▶ Exercise requirements: If a line of the records holds the word "your", copy it out.

-- Supplied information follows --

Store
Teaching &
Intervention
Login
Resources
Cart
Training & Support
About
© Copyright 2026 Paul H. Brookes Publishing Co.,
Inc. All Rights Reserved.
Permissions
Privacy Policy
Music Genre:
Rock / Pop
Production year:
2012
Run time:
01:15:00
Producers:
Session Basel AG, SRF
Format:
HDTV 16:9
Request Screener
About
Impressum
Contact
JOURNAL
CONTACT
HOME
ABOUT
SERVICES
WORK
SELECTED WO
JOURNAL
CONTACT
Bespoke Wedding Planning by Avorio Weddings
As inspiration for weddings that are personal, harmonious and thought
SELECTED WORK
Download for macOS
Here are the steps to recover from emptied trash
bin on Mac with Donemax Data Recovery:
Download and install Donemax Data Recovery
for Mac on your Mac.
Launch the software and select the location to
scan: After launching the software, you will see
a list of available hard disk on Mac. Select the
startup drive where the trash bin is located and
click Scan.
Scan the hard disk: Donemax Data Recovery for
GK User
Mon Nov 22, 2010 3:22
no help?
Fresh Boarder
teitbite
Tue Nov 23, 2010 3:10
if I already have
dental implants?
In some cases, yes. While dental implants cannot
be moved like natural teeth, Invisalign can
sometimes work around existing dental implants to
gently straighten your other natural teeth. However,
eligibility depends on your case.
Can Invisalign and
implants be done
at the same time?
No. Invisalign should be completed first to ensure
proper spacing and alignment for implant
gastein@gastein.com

-- Supplied information concluded --

▶ Answer below:
for Mac on your Mac.
gently straighten your other natural teeth. However,
eligibility depends on your case.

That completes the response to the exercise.